Минька весело сморгнул: «…вот же ты собака, Степан», – означало его выраженье.

– Малой! – остановил белобрысого служку Минька.

Тот, обернувшись, склонился.

– Как звать?

– Петька, холопишка я… – глаз не поднимая, ответил тот в сальное блюдо из-под рыбы.

– Где полонили?

– Под Валуйками, в сю весну, в мае.

– Тебе ведь баяли: пойдёшь в магометянство – волю дадут?

– Так, батюшка.

– А всё отчего? Мы ж не христьяне лукавые. Тут мусульман в рабы не обращают. И всяк поверивший в Аллаха, потрудившись на хозяина в работниках, обретает вольный хлебушек свой. Ведаешь о том?

– Ведаю, батюшка, – выдохнул служка, часто моргая и глядя затравленно.

– Иди, Петро, – велел Минька, и, едва тот пропал за войлочным пологом, закончил: – Послушаешь моего хозяина – будет тебе жёнка здесь. Такие жёнки водятся тут – со всей Московии повымели! Я б каждый месяц на новой женился, когда б своей так не дорожил… И служку дадим тебе, вот мальца Петра и возьми, – и тут же, хитро скосившись, негромко добавил: – А то попортят агаряне. Им тут иной раз – всё едино: что девка, что малец, что овца.

Взгляд Миньки при том был весел и поган.

III

Взятых в полон языков пытали по весне на кругу.

Весна всегда была крикливой.

Грохотала вода; свиристели, щебетали, клоцали, каркали, перекрикивая друг друга, птицы; ржали кони, перелаивались собаки; бякаили овцы; ревела рогатая скотина.

«Целый адат!» – говорили про такое.

Гудели, двигая сизыми кадыками, собравшиеся в круг заспанные, осунувшиеся за зиму казаки, споря, как идти за добычей: конными на ногаев, или морем Сурожским по брегам Тавриды, а то и дальше, в Туретчину; или вверх по Дону, а потом вниз по Волге – на Хвалынь; и кому доверить атаманскую власть в походе.

В то время жгли огонь прямо здесь же; дым срывался в сторону, закручивался волчком, вдруг успокаивался и стелился в ноги.

Приходило время расспроса и человеческой муки.

Те, кому выпало попасться казакам, надрывались на своём языке, вспоминая то слово, которое избавило бы их от творимого над ними.

Привлечённые суетой, прибредали куры; собаки, напротив, держались поодаль, но чтоб не потерять запах; козы отбегали и блеяли так, будто дразнили пытаемого.

Палачей казаки не имели, но всегда находились умельцы работать с щипцами, с длинным, трёхжильным кнутом, а то и просто с топором, которым бережно кромсали человека, не давая ему омертветь раньше срока.
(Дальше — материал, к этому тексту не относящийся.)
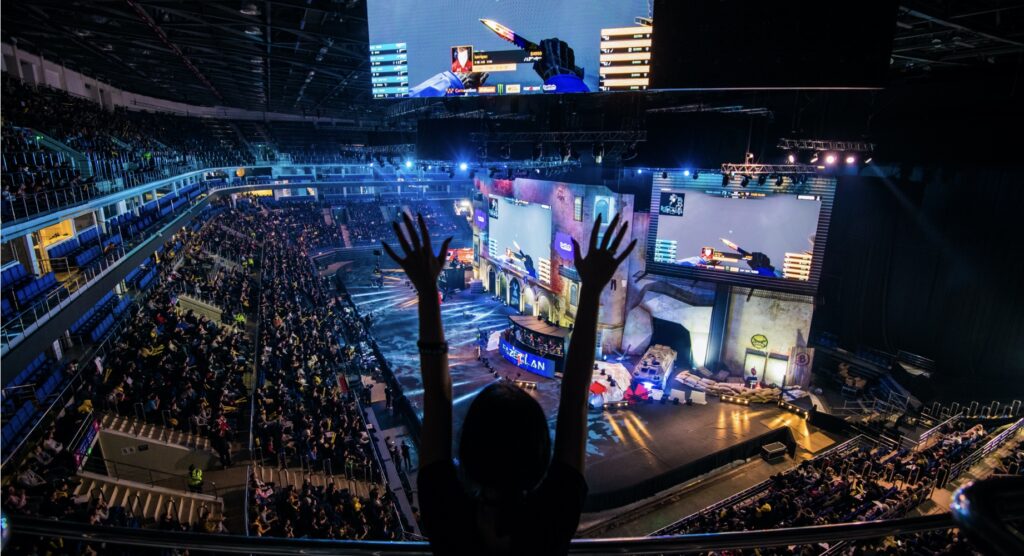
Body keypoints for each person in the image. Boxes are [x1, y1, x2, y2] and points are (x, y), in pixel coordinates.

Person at [384, 212, 634, 555]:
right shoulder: (547, 522)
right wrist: (592, 291)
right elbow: (576, 399)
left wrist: (428, 291)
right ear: (540, 456)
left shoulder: (450, 517)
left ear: (467, 452)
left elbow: (438, 398)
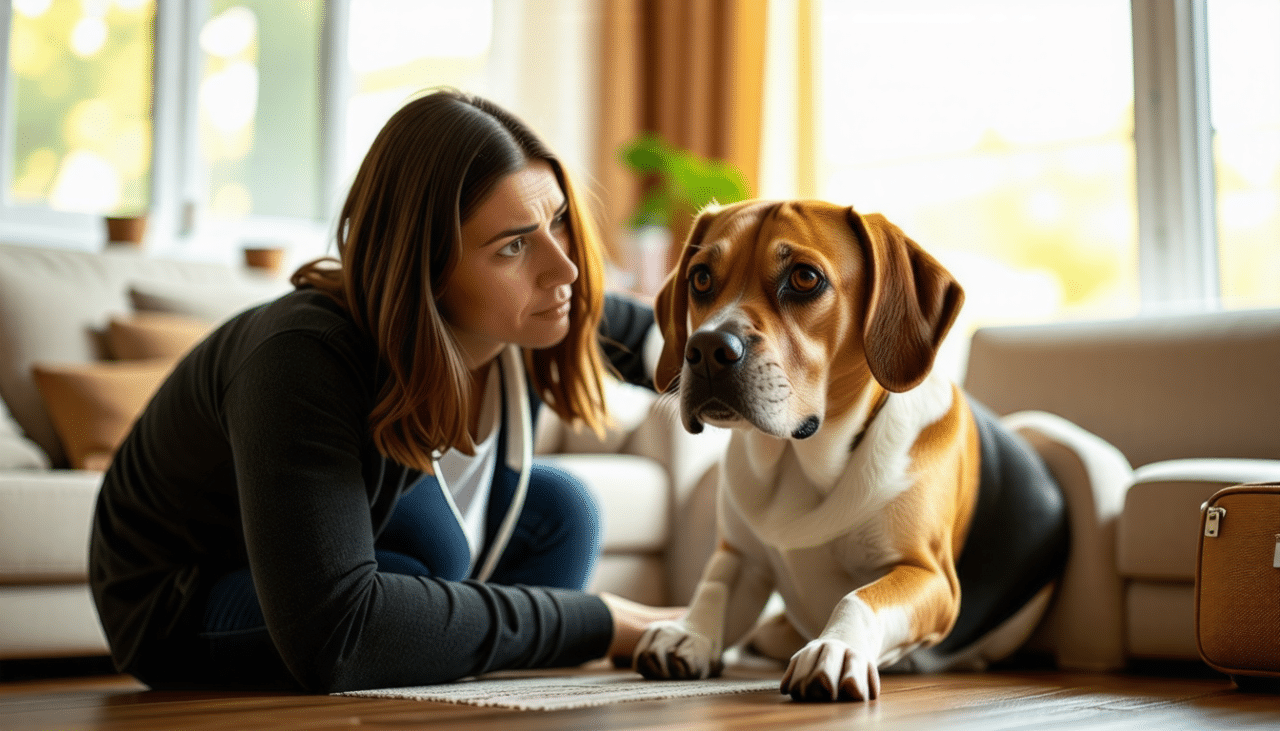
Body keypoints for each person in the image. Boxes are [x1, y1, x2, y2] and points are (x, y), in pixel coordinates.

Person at [89, 89, 676, 693]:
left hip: (348, 569)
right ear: (428, 264)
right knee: (429, 554)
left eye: (558, 221)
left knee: (562, 511)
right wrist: (600, 623)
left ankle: (457, 654)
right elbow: (337, 633)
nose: (566, 268)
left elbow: (668, 345)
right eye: (514, 245)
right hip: (185, 599)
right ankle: (439, 642)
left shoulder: (544, 302)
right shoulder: (301, 355)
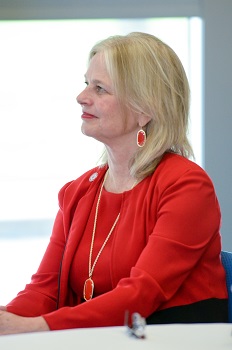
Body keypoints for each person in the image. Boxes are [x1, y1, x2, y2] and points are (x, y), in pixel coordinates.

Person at [0, 32, 228, 335]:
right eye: (86, 84)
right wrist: (9, 320)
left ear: (144, 109)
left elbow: (140, 295)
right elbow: (45, 291)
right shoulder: (78, 191)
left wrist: (35, 326)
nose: (81, 97)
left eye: (100, 89)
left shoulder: (186, 185)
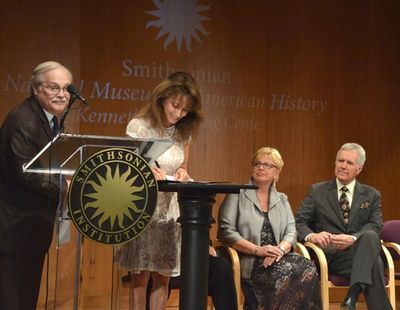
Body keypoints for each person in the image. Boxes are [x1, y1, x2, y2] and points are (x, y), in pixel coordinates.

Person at [114, 71, 203, 310]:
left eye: (185, 110)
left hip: (170, 210)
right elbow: (129, 167)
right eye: (175, 106)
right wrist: (146, 171)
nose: (178, 114)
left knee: (163, 276)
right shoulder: (139, 126)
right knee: (140, 275)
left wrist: (183, 172)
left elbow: (182, 166)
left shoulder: (184, 131)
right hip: (143, 207)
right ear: (162, 98)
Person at [0, 61, 72, 309]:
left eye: (66, 88)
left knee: (25, 298)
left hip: (31, 227)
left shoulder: (48, 119)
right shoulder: (25, 121)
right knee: (13, 300)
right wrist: (65, 187)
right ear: (36, 89)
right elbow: (25, 173)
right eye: (54, 87)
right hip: (14, 229)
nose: (62, 94)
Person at [218, 147, 322, 310]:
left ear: (277, 172)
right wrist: (258, 250)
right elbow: (226, 232)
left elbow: (291, 231)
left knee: (308, 266)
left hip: (278, 256)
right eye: (257, 163)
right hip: (252, 259)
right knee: (288, 273)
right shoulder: (237, 194)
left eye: (267, 165)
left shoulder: (282, 199)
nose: (260, 167)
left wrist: (279, 250)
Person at [295, 142, 392, 310]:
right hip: (333, 257)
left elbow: (376, 225)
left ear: (359, 169)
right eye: (340, 161)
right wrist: (313, 236)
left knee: (369, 236)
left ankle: (351, 296)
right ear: (335, 163)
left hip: (361, 252)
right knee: (374, 263)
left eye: (349, 163)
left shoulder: (372, 195)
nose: (343, 166)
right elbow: (298, 222)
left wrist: (353, 239)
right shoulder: (317, 191)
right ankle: (352, 298)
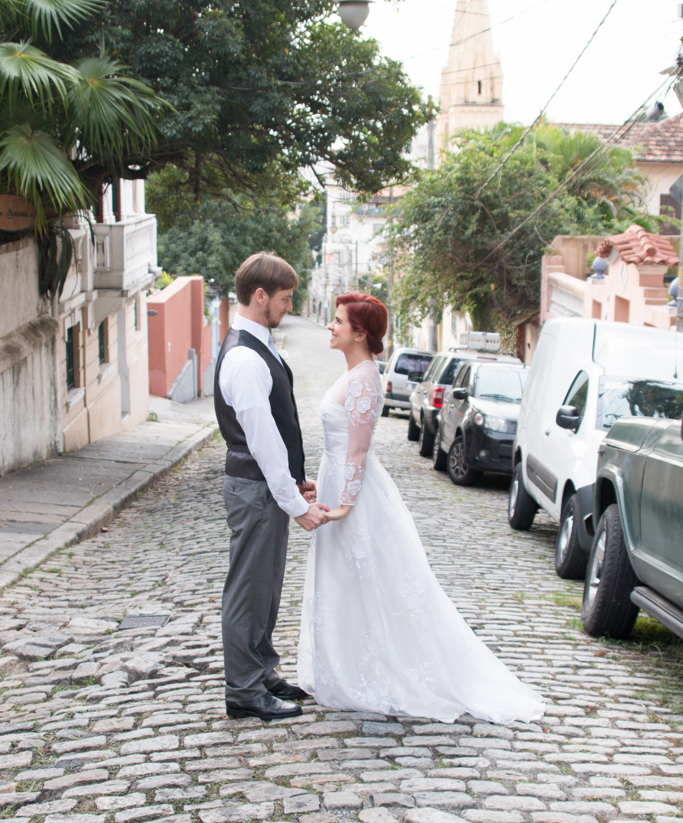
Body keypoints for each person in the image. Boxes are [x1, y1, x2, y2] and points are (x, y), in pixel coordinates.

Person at [297, 292, 544, 724]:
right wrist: (326, 485)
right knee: (345, 580)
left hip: (353, 495)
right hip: (336, 482)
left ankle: (374, 673)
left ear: (360, 332)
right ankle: (345, 666)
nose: (331, 327)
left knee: (369, 579)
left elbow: (357, 452)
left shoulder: (364, 379)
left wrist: (343, 505)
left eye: (338, 321)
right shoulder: (354, 372)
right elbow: (342, 450)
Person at [215, 252, 328, 722]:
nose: (288, 306)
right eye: (284, 299)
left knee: (265, 589)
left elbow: (279, 425)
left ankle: (261, 671)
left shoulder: (261, 346)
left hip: (268, 489)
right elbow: (261, 440)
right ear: (259, 296)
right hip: (255, 489)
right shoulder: (243, 356)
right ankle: (243, 691)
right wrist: (292, 502)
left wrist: (295, 482)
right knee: (247, 590)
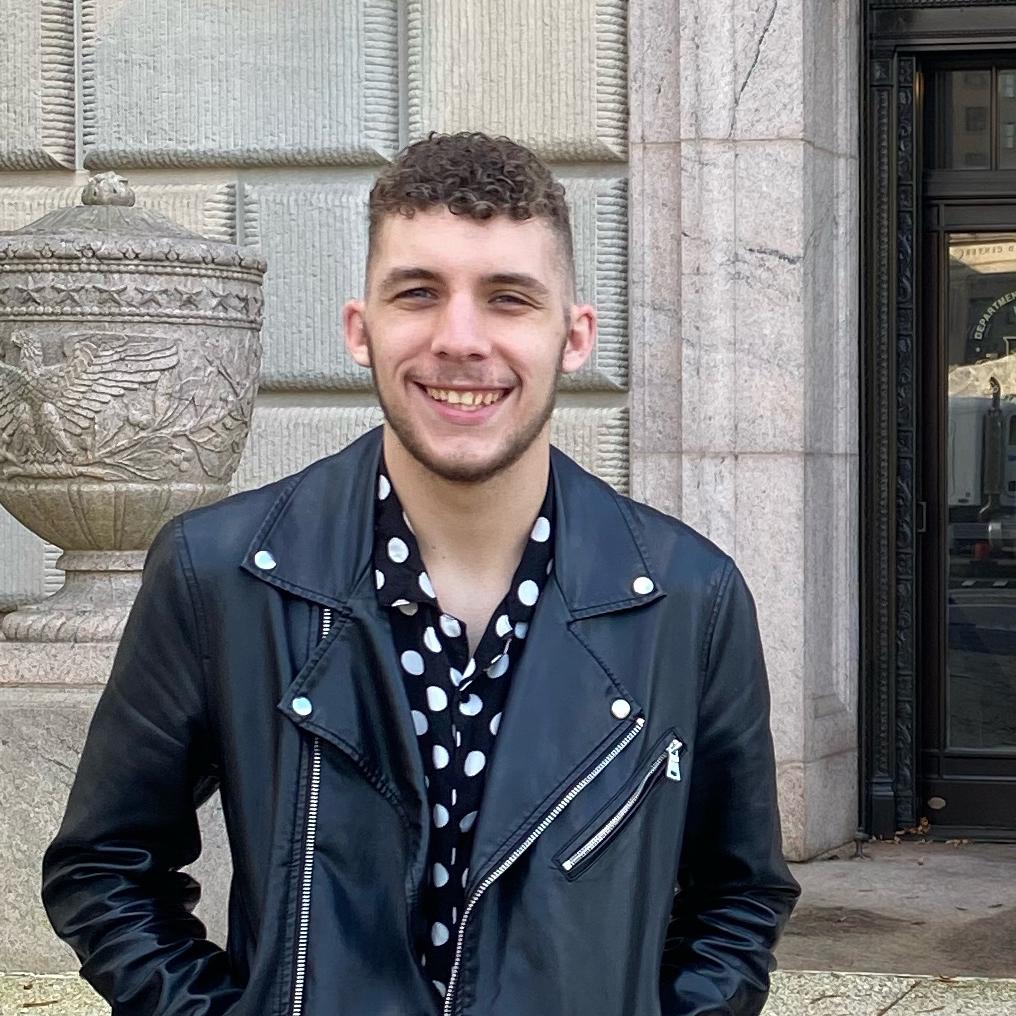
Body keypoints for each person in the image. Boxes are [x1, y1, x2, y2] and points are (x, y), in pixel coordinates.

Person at [42, 132, 800, 1016]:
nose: (460, 339)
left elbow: (738, 899)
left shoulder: (690, 597)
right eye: (418, 294)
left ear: (574, 336)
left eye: (509, 298)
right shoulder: (219, 574)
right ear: (360, 329)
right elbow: (105, 868)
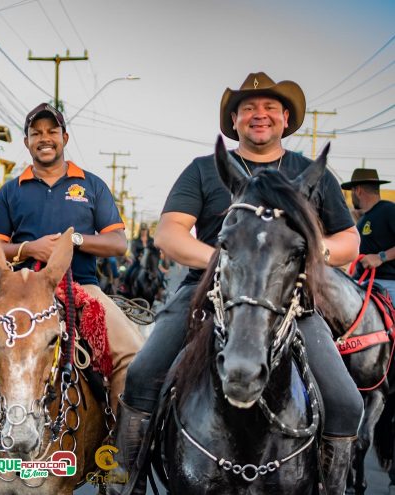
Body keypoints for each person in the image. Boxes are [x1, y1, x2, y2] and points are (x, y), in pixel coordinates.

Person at [110, 73, 363, 495]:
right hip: (203, 296)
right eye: (248, 108)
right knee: (142, 373)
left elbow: (349, 239)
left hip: (290, 304)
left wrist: (300, 256)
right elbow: (169, 233)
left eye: (268, 108)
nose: (258, 115)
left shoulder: (310, 173)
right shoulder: (203, 170)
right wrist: (233, 262)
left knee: (346, 402)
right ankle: (124, 482)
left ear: (286, 118)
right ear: (234, 119)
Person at [0, 102, 144, 441]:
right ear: (27, 143)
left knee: (132, 353)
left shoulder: (92, 185)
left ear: (64, 137)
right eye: (36, 133)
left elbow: (117, 243)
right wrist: (29, 249)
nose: (45, 138)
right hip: (14, 291)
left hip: (81, 287)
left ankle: (116, 449)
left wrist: (75, 239)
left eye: (52, 131)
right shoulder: (11, 190)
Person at [342, 167, 395, 295]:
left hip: (387, 283)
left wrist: (380, 257)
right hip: (360, 282)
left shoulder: (389, 210)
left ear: (358, 190)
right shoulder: (362, 220)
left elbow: (377, 258)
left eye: (352, 191)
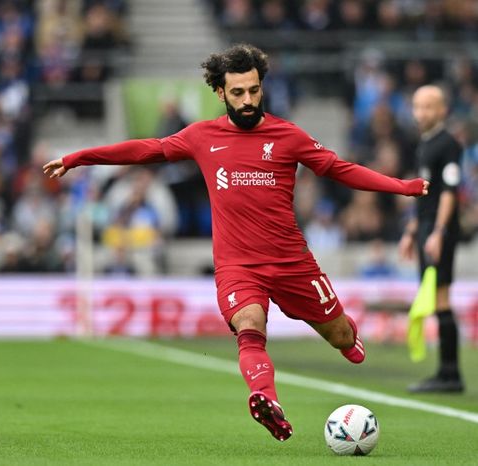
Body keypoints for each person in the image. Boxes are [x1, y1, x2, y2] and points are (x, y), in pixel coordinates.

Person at [43, 43, 428, 442]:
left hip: (292, 262)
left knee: (341, 337)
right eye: (239, 93)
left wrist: (402, 187)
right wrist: (79, 158)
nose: (248, 100)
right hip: (238, 265)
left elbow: (339, 169)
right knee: (249, 326)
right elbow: (148, 149)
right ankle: (266, 399)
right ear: (220, 93)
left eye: (254, 90)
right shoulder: (202, 137)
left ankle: (346, 333)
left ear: (262, 88)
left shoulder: (288, 135)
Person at [398, 85, 464, 393]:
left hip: (441, 231)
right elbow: (423, 195)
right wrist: (412, 231)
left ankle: (450, 374)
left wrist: (438, 232)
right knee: (434, 298)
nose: (421, 112)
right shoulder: (423, 144)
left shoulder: (448, 144)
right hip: (425, 228)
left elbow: (450, 192)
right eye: (417, 106)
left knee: (441, 298)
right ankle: (446, 373)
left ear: (442, 110)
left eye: (428, 106)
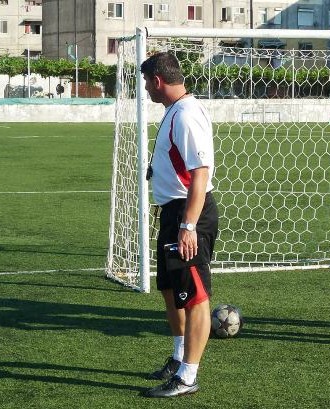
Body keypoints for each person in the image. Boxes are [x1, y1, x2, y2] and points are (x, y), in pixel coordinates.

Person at [140, 52, 219, 397]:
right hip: (173, 212)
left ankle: (187, 377)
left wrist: (188, 226)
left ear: (157, 81)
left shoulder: (186, 114)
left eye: (147, 82)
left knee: (196, 296)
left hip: (190, 215)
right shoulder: (175, 110)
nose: (145, 89)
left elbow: (200, 174)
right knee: (171, 290)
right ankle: (177, 357)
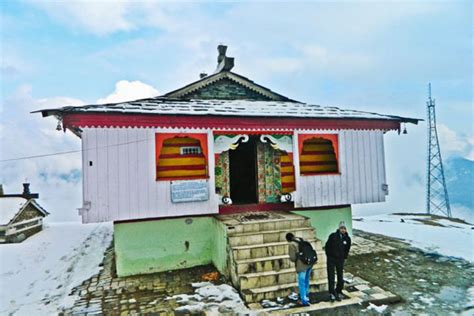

Иногда мучимый захлёбывался воплем и сознание оставляло его. Тогда пленника отливали из стоявшей здесь же кадки, или ж тёрли щёки и уши ещё лежавшим кое-где снегом. В том виделась своя забота и почти ласка.

Звали из забытья, как дитя, – и радовались, когда пленник открывал глаза.

Возвратив к жизни, продолжали искать в человеке правды, пробуя то здесь, то там. Правда могла таиться в перстах, в ухе, в глазном яблоке. Она почти всегда раскрывалась и выпархивала.

Казаки не услаждались обыденным для них зрелищем пытки, а то и не глядели на неё вовсе, – и лишь внимательно вслушивались в ответы, нетерпеливо перетаптываясь. Никто не скалил зубы и не смеялся.

Атаман выспрашивал, что затевается в городе Азове, или Аздаке; что у ногайских мурз на уме; каким шляхом пойдут ногаи и крымские татаровя на украйны руськие и посполитные литовские; собираются ли иные поганые приступать на казачьи городки.

Выведав всё, человека забывали в грязи.

Добро, если он к тому времени уже захлебнулся собственной мукой – тогда дух его нёсся прочь, стремительный, как ласточка.

Но иной раз калека ещё дышал. Казачьи рабы, ногайцы и татаровя, кидали калечного в повозку и везли к Дону, где, засунув в мешок с камнями, протыкали пикою и, под присмотром младых казачков, топили.